Depuis plus d’un demi-siècle, les scientifiques polémiquent sur l’éventualité que la Terre puisse posséder plus d’une lune.  Mais la polémique pourrait enfin prendre fin après que des astronomes et physiciens hongrois aient confirmé l’existence de deux autres « lunes » en orbite autour de la Terre.

Et ces deux lunes ont la particularité d’être entièrement constituées de poussière, ce qui explique pourquoi on a mis tant de temps à confirmer leur existence.

Deux nouvelles lunes de poussière en orbite autour de la Terre

La découverte a été publiée dans la revue mensuelle de la Société royale d’astronomie (du Royaume-Uni). L’équipe de scientifiques y explique avoir pris des photos des mystérieux nuages ​​de poussière qui se cachent à un peu plus de 400.000 Km de la Terre, soit environ la même distance que la lune (384 400 km). Il faut dire que certains scientifiques soupçonnaient depuis longtemps l’existence d’autres lunes en orbite autour de la Terre. Mais c’est seulement en 1961 que d’étranges nuages ​​de poussière ont été observés pour la première fois par l’astronome polonais Kazimierz Kordylewski, dont le nom a d’ailleurs été donné aux deux nouvelles lunes découvertes.

Jusqu’ici, la découverte de l’astronome polonais avait été mise en doute par une partie de ses paires. Jusqu’à ce qu’une équipe d’astronomes et de physiciens hongrois photographient deux nuages de Kordylewski. En termes de volume, les deux lunes de poussière occupent chacune dans l’espace une zone de 104 600 km par 72 420 km à peu près, et ils sont environ neuf fois plus larges que la Terre.

Des lunes extrêmement difficiles à voir

Si les deux nuages de Kordylewski sont très volumineux, les particules individuelles qui les composent par contre sont minuscules : seulement un micromètre de large selon les estimations des scientifiques. Ces petites particules brillent légèrement à cause de la lumière du soleil qu’elles réfléchissent. Mais cela ne rend pas pour autant ces lunes suffisamment brillantes pour se démarquer des ténèbres de l’espace. Raison pour laquelle on a mis tant de temps à les localiser.

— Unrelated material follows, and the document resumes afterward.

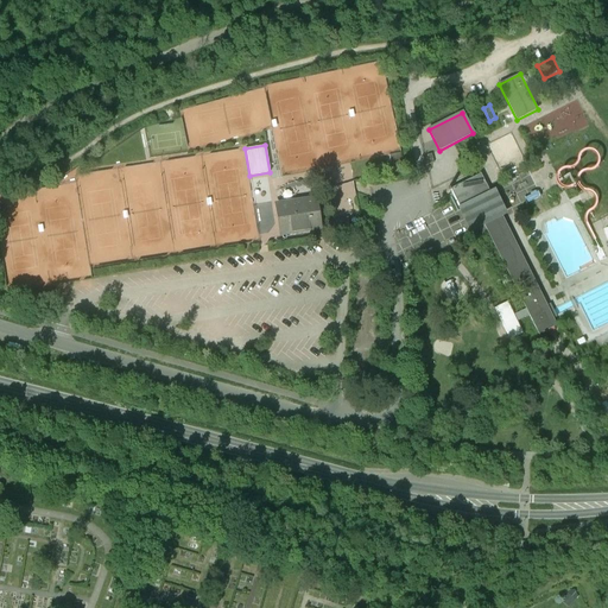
[(460,206),(457,207),(462,220),(468,233),(485,226),(502,217),(508,215),(495,188),(489,191),(481,173),(450,189),(460,206)]
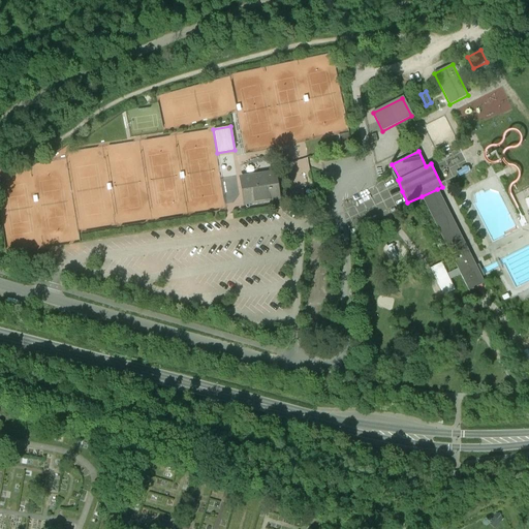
[(272,173),(240,178),(244,205),(276,199),(272,173)]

« Il est très difficile de détecter les nuages ​​de Kordylewski parmi la lumière galactique, la lumière des étoiles, la lumière zodiacale et le rayonnement du ciel », explique le co-auteur de l’étude, Gábor Horváth, physicien à l’Université Eötvös Loránd.

Pour réussir à révéler la lumière éparpillée réfléchie par les particules individuelles dans les nuages, les chercheurs ont dû utiliser des filtres polarisants spéciaux sur leurs caméras.